Educate patients and family
When the patient wakes up in the recovery room and has minimal pain, he might have a false sense of security that he won’t experience pain, says Dr. Mundey. This may lead him to skip his oral pain medication until he feels pain, when the block has worn off, at which point it’s too late to successfully control.

Educate the patient and whoever will be caring for him at home on the importance of the multimodal approach to treating pain. “This might include calling the patient a day or 2 before surgery to explain regional anesthesia and nerve blocks, stressing that a nerve block is only a temporary relief from the pain and might only last 10 to 12 hours,” says Dr. Mundey. Explain that the goal of the block is to get the patient through the intra-op period, to keep him comfortable for the recovery room and ride home, and to get him to start eating and drinking so that he can take his oral pain medicines and continue taking them without interruption, he says.

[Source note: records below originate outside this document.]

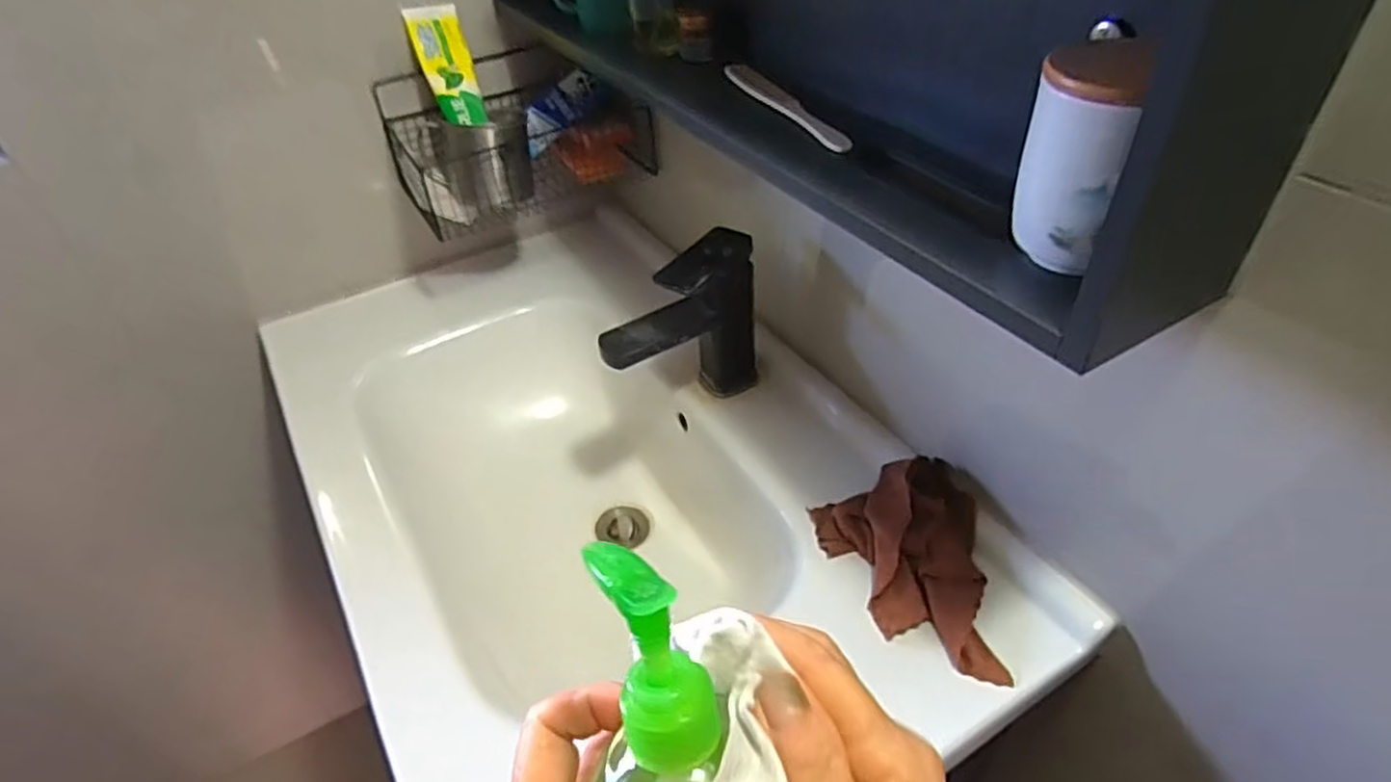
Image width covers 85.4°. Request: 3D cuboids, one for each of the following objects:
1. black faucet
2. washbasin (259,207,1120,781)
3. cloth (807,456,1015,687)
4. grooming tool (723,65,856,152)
[{"bbox_3d":[-0.012,-0.051,0.701,0.150,0.162,0.064,-24,45,-23],"label":"black faucet"},{"bbox_3d":[-0.102,0.105,0.766,0.474,0.179,0.769,-22,45,-21],"label":"washbasin"},{"bbox_3d":[0.162,0.127,0.581,0.124,0.051,0.169,2,41,5],"label":"cloth"},{"bbox_3d":[0.063,-0.215,0.562,0.026,0.006,0.182,-17,43,-16],"label":"grooming tool"}]

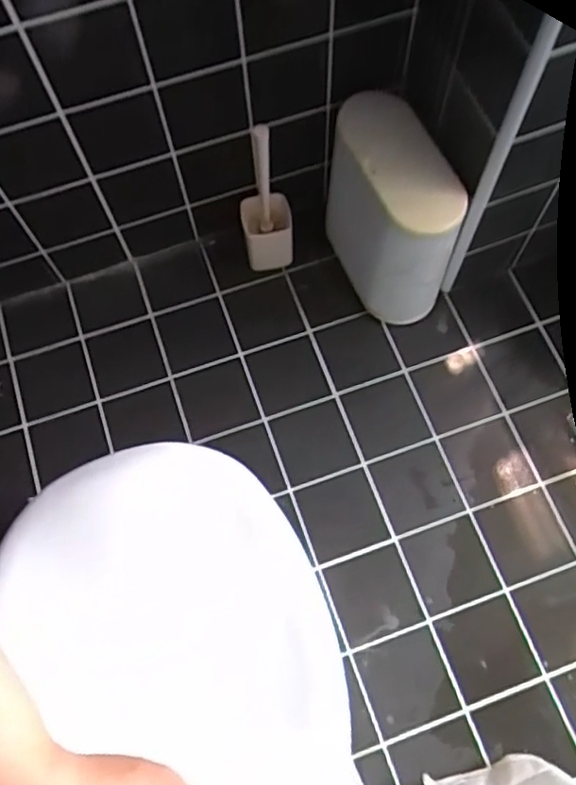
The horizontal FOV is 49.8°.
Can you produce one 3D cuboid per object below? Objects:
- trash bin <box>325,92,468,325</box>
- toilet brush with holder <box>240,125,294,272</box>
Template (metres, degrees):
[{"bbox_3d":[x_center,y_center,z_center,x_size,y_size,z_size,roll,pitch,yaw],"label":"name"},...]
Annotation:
[{"bbox_3d":[0.184,-0.319,1.172,0.171,0.341,0.301,-20,70,-6],"label":"trash bin"},{"bbox_3d":[-0.045,-0.364,1.211,0.102,0.317,0.106,-11,69,-2],"label":"toilet brush with holder"}]

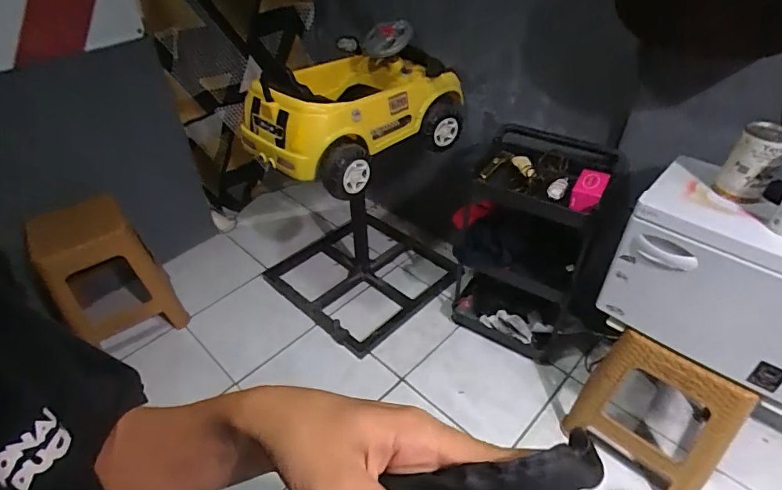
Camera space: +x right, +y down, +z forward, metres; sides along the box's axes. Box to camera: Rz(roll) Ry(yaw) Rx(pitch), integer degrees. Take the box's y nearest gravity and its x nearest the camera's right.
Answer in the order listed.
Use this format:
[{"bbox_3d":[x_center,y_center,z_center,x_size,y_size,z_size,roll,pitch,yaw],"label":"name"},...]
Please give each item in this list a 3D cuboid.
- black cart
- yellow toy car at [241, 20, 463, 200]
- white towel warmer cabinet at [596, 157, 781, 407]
[{"bbox_3d":[0.468,0.007,1.486,0.510,0.636,0.365,12,43,17],"label":"black cart"},{"bbox_3d":[-0.134,-0.438,1.410,0.460,0.282,0.640,29,51,32],"label":"yellow toy car"},{"bbox_3d":[0.761,0.068,0.976,0.455,0.302,0.275,29,51,32],"label":"white towel warmer cabinet"}]

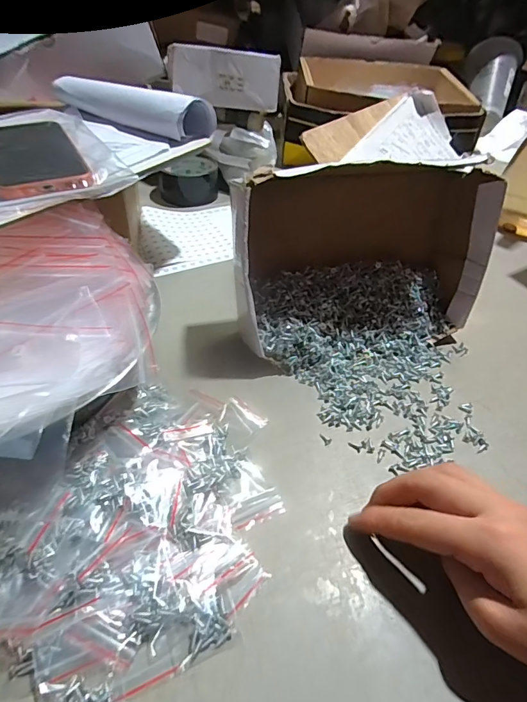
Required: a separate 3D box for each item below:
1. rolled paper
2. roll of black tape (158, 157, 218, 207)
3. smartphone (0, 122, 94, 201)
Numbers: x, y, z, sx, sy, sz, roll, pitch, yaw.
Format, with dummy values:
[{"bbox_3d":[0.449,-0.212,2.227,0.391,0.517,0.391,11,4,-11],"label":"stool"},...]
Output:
[{"bbox_3d":[-0.153,-0.285,0.484,0.196,0.036,0.057,26,48,20],"label":"rolled paper"},{"bbox_3d":[-0.115,-0.268,0.671,0.088,0.049,0.088,3,44,-2],"label":"roll of black tape"},{"bbox_3d":[-0.212,-0.182,0.390,0.075,0.008,0.157,-21,52,-20],"label":"smartphone"}]

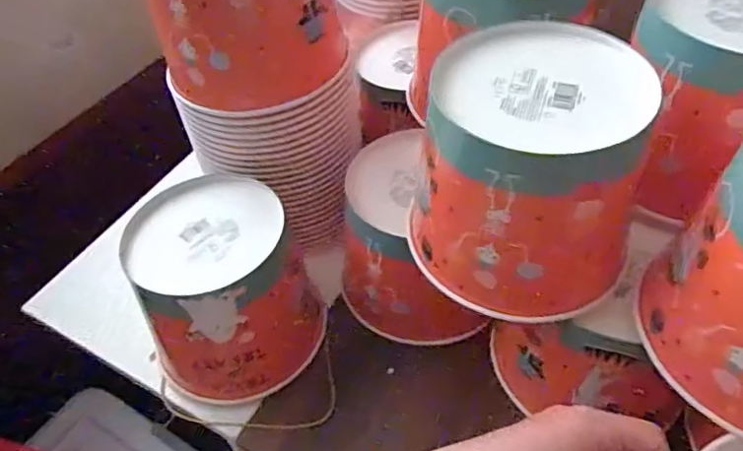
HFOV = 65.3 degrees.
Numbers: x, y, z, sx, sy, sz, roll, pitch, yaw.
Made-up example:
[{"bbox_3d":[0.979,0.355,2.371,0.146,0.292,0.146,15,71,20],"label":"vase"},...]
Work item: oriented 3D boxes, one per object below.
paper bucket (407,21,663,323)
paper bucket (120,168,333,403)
[{"bbox_3d":[0.102,-0.034,0.379,0.143,0.130,0.130,9,51,14],"label":"paper bucket"},{"bbox_3d":[-0.125,0.051,0.496,0.141,0.124,0.146,-22,50,-13],"label":"paper bucket"}]

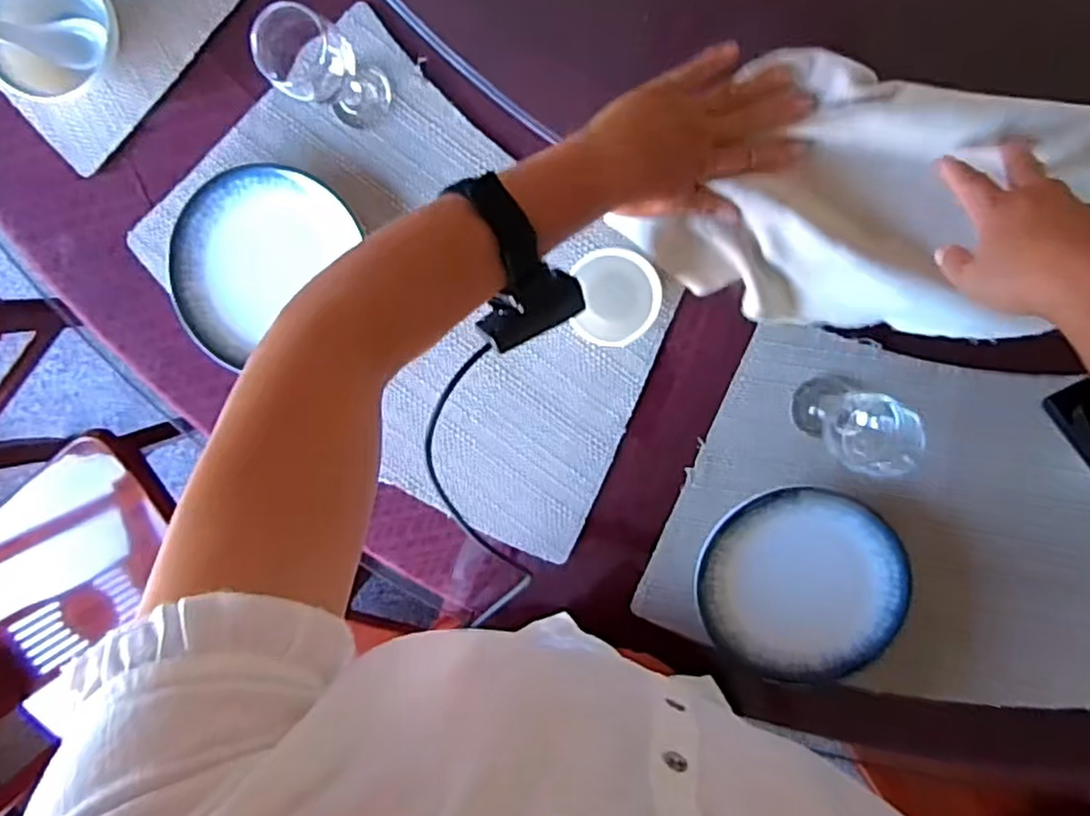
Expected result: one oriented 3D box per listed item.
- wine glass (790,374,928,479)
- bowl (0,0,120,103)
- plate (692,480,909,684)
[{"bbox_3d":[0.235,0.011,0.533,0.060,0.121,0.062,1,100,4],"label":"wine glass"},{"bbox_3d":[-0.399,-0.310,0.574,0.111,0.051,0.105,1,100,4],"label":"bowl"},{"bbox_3d":[0.222,0.155,0.609,0.170,0.015,0.165,1,100,4],"label":"plate"}]

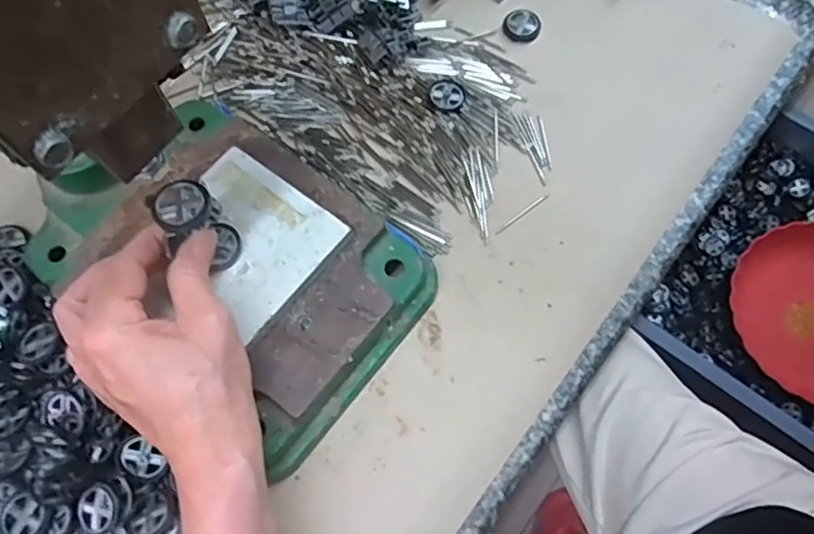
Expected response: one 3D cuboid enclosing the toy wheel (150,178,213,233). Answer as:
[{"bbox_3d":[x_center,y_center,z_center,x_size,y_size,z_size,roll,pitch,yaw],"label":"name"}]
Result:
[{"bbox_3d":[-0.108,-0.030,0.292,0.027,0.008,0.023,-30,70,-10],"label":"toy wheel"}]

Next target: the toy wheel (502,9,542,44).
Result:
[{"bbox_3d":[0.088,-0.183,0.460,0.026,0.008,0.028,-1,68,2],"label":"toy wheel"}]

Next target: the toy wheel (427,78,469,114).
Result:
[{"bbox_3d":[0.029,-0.123,0.433,0.028,0.005,0.028,-1,68,2],"label":"toy wheel"}]

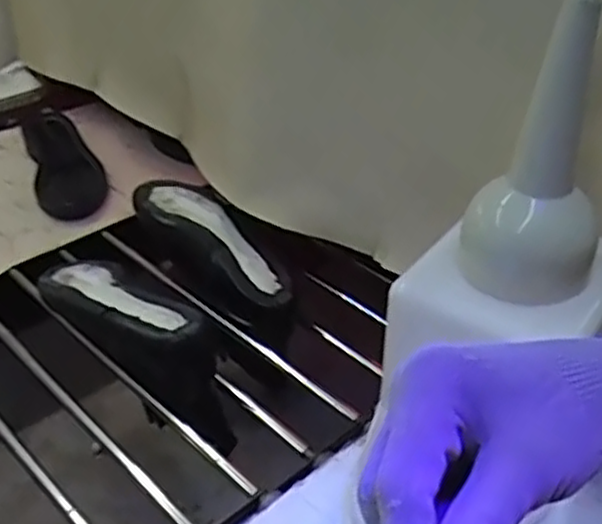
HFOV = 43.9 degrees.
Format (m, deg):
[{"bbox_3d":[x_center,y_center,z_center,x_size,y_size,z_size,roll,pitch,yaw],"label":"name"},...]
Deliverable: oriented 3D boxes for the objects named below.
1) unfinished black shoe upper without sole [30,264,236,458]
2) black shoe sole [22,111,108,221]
[{"bbox_3d":[-0.161,0.061,0.719,0.272,0.088,0.075,28,45,32],"label":"unfinished black shoe upper without sole"},{"bbox_3d":[-0.324,-0.135,1.016,0.090,0.036,0.242,-15,40,-19],"label":"black shoe sole"}]

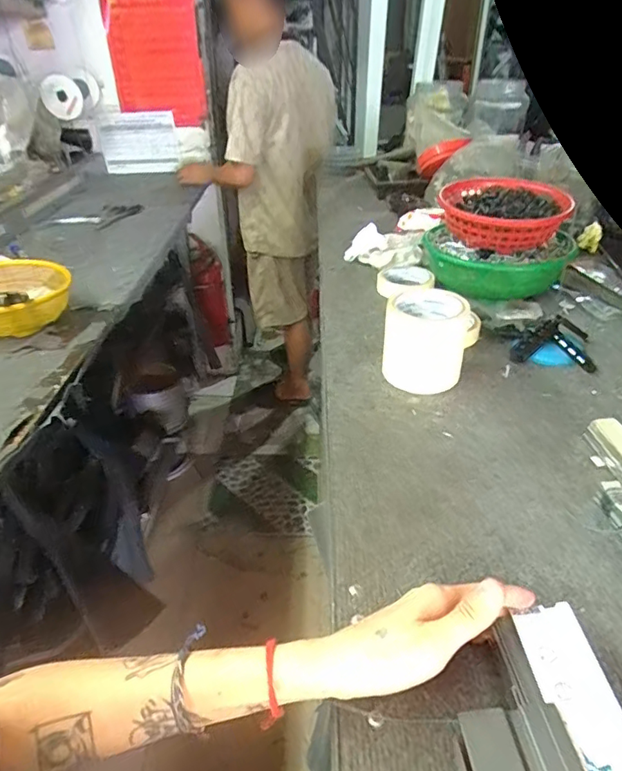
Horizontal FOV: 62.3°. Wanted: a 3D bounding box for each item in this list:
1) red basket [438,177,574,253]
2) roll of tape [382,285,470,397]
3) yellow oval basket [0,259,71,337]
[{"bbox_3d":[0.294,-0.266,0.797,0.181,0.061,0.180,4,35,8],"label":"red basket"},{"bbox_3d":[0.140,-0.056,0.624,0.089,0.091,0.101,7,36,15],"label":"roll of tape"},{"bbox_3d":[-0.573,-0.167,0.976,0.225,0.082,0.222,-21,39,-27],"label":"yellow oval basket"}]

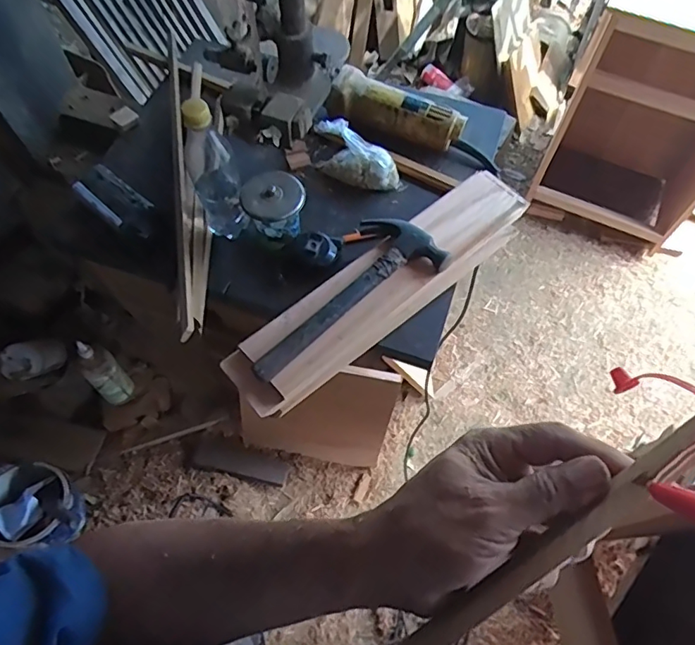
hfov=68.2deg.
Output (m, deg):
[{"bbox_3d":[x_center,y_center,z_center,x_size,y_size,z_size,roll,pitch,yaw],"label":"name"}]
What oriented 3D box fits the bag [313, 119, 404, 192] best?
[{"bbox_3d":[0.021,-0.247,0.748,0.134,0.105,0.048,5,59,0],"label":"bag"}]

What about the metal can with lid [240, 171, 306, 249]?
[{"bbox_3d":[-0.094,-0.145,0.676,0.074,0.089,0.065,6,59,0],"label":"metal can with lid"}]

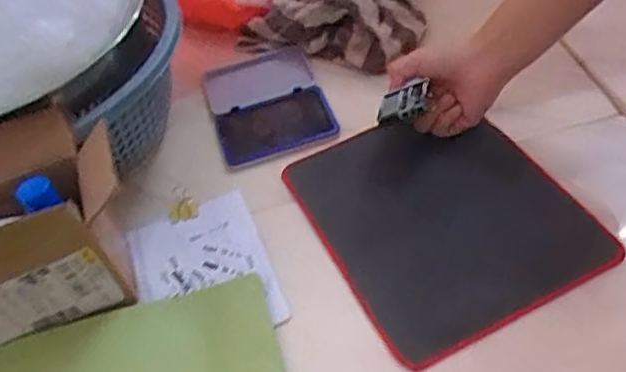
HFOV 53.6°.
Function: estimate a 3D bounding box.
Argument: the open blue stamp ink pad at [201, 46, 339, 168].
[{"bbox_3d":[-0.055,-0.096,0.689,0.122,0.013,0.164,-15,48,-7],"label":"open blue stamp ink pad"}]

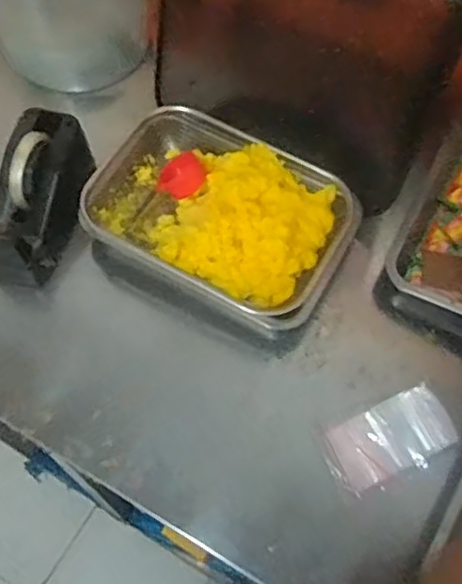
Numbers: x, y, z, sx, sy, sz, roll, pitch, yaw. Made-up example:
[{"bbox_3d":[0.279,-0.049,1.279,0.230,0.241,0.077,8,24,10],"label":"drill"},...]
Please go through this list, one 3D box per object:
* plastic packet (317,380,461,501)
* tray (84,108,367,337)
[{"bbox_3d":[0.170,0.158,0.728,0.138,0.007,0.075,-24,70,-4],"label":"plastic packet"},{"bbox_3d":[-0.017,-0.097,0.827,0.303,0.064,0.218,30,68,12],"label":"tray"}]

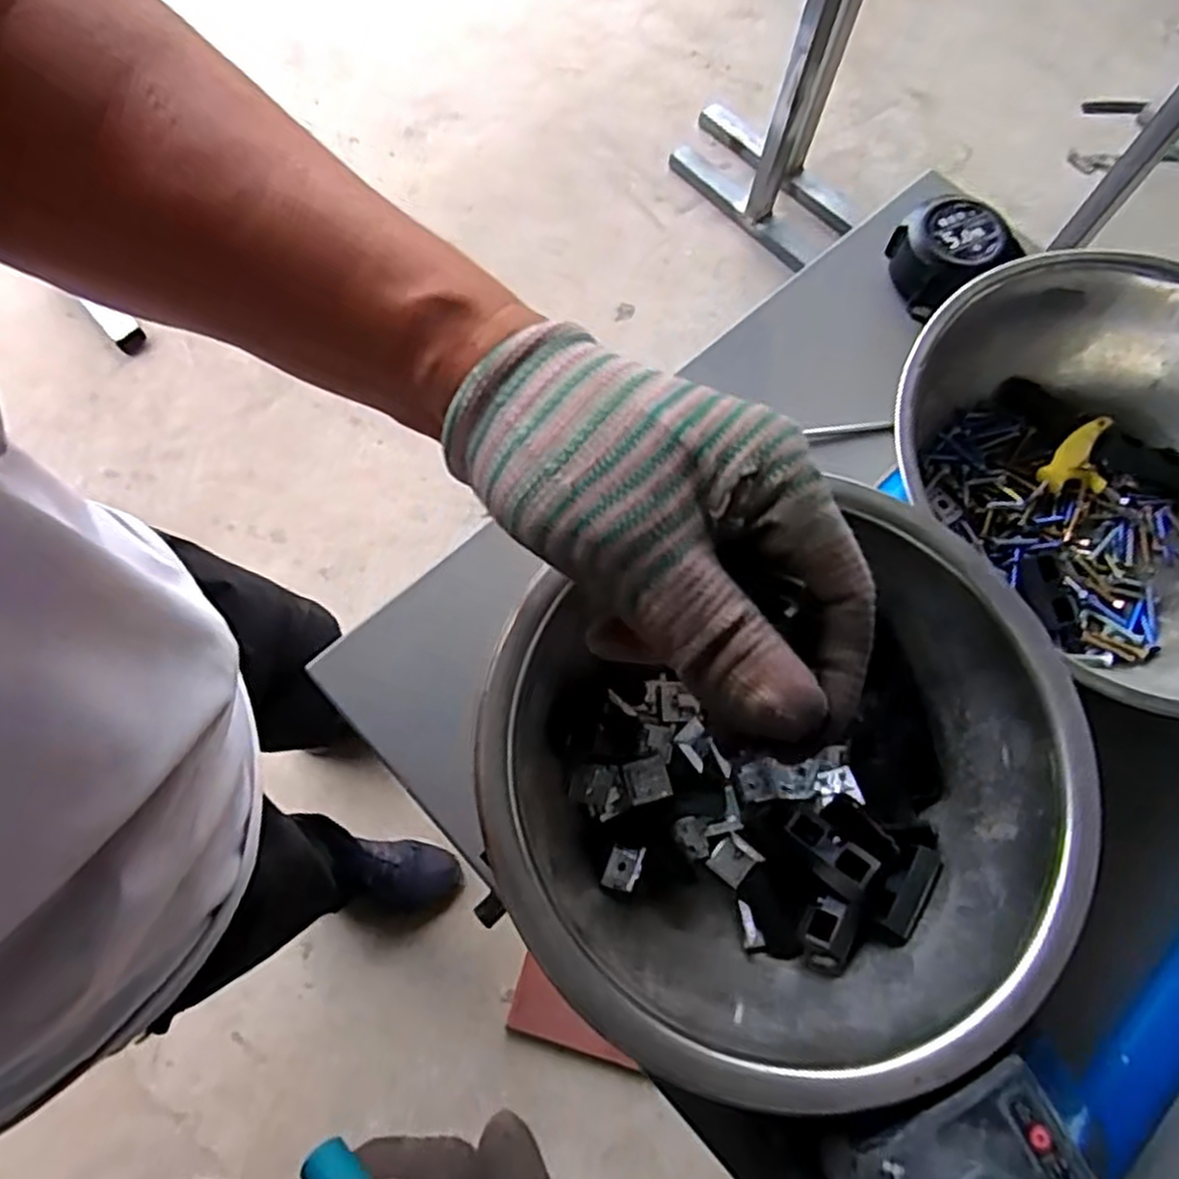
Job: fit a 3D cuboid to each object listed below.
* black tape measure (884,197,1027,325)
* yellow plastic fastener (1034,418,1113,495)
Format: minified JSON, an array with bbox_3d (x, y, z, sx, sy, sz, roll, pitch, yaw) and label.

If the patient goes home with a peripheral nerve block catheter with an infusion, Dr. Mundey gives him a phone number he can call with any questions or concerns about pain management 24 hours a day.

Set realistic pain goals
This starts with the surgeon during pre-op visits and continues throughout the perioperative encounter, says Dr. Mundey. “The nurses and the anesthesiologist continue to drive home the point that surgery hurts, but if patients comply with their multimodal pain management protocol, which may include nerve blocks and multiple different types of pain meds, their pain can be manageable,” says Dr. Mundey, who stresses to patients that manageable does not mean the absence of pain and varies from patient to patient.

OPIOID-SPARING
Pain Pumps for Up to 5 Days of ‘Ahh’

Orthopedic surgeon Joseph Guettler, MD NON-OPIOID PAIN MANAGEMENT Orthopedic surgeon Joseph Guettler, MD, says it’s imperative that physicians and patients explore alternatives to narcotics for pain management.

To help reduce the side effects of narcotics, Unasource Surgery Center in Troy, Mich., regularly performs femoral nerve blocks for surgeries like ACL reconstructions and adductor nerve blocks for routine knee arthroscopies, says orthopedic surgeon and sports medicine specialist Joseph Guettler, MD.

Dr. Guettler is a proponent of non-narcotic pain relief pumps that reduce post-surgical pain for up to 2 to 5 days by delivering an automatic and continuous regulated flow of local anesthetic through a specially designed catheter inserted near the surgical site or in close proximity to nerves. “My patients experience fewer narcotic-related side effects and a faster early recovery when compared to narcotics alone,” says Dr. Guettler. “I truly believe — as I tell my patients — that these nerve blocks have revolutionized early post-operative pain control.”